Can We Trust LLM Detectors?
Jivnesh Sandhan 1, Harshit Jaiswal 2, Fei Cheng 1, Yugo Murawaki 1
Published on arXiv
2601.15301
Output Integrity Attack
OWASP ML Top 10 — ML09
Key Finding
Proposed SCL framework achieves 95.98% accuracy with 100% precision on RAID benchmark, but all detectors — including the proposed method — degrade sharply out-of-domain, confirming no universal detector is achievable with current approaches.
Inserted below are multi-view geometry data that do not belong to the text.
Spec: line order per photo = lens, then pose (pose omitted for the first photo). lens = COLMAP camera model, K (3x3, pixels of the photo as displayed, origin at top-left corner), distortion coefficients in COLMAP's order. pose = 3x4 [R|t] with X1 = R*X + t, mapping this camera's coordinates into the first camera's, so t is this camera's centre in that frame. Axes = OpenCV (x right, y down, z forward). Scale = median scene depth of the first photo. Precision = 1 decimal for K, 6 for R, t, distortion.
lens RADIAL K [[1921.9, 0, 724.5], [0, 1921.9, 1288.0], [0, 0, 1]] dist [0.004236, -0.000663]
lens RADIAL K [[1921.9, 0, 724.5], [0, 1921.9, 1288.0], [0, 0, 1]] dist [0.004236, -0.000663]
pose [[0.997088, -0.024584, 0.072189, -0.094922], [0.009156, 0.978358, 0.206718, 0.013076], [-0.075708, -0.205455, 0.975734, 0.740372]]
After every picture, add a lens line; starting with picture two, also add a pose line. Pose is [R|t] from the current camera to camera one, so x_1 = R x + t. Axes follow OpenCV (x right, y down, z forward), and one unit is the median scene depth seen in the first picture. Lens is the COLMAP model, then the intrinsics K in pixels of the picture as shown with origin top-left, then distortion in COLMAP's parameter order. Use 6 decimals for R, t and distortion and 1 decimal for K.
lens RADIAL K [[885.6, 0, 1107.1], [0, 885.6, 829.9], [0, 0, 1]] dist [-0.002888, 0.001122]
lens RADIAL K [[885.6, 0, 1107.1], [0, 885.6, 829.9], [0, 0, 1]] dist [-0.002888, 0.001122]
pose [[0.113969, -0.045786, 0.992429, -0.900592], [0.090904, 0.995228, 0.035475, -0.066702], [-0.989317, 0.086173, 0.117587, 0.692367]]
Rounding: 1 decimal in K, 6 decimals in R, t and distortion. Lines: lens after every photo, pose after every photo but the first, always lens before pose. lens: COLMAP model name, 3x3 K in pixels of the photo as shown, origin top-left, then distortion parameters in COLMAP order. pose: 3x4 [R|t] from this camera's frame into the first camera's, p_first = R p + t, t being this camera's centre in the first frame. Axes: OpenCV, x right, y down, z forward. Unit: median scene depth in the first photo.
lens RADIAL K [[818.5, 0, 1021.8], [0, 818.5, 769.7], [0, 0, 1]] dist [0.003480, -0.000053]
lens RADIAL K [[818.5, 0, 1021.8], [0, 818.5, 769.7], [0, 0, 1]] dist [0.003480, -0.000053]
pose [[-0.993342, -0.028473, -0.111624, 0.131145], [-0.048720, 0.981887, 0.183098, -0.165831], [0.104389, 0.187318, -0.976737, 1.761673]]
Supervised Contrastive Learning (SCL) for AI text detection
Novel technique introduced
The rapid adoption of LLMs has increased the need for reliable AI text detection, yet existing detectors often fail outside controlled benchmarks. We systematically evaluate 2 dominant paradigms (training-free and supervised) and show that both are brittle under distribution shift, unseen generators, and simple stylistic perturbations. To address these limitations, we propose a supervised contrastive learning (SCL) framework that learns discriminative style embeddings. Experiments show that while supervised detectors excel in-domain, they degrade sharply out-of-domain, and training-free methods remain highly sensitive to proxy choice. Overall, our results expose fundamental challenges in building domain-agnostic detectors. Our code is available at: https://github.com/HARSHITJAIS14/DetectAI
Key Contributions
- Systematic evaluation showing both training-free and supervised AI text detectors fail severely under distribution shift and unseen generators
- Supervised contrastive learning (SCL) framework using DeBERTa-v3 with InfoNCE loss that learns discriminative style embeddings and enables few-shot adaptation with as few as 25 examples
- Comprehensive adversarial and OOD robustness analysis demonstrating that no current paradigm achieves domain-agnostic detection
🛡️ Threat Analysis
Core contribution is detecting AI-generated text (output integrity/authenticity) — both evaluating existing detectors and proposing a novel SCL-based detection architecture. AI-generated text detection is a canonical ML09 task.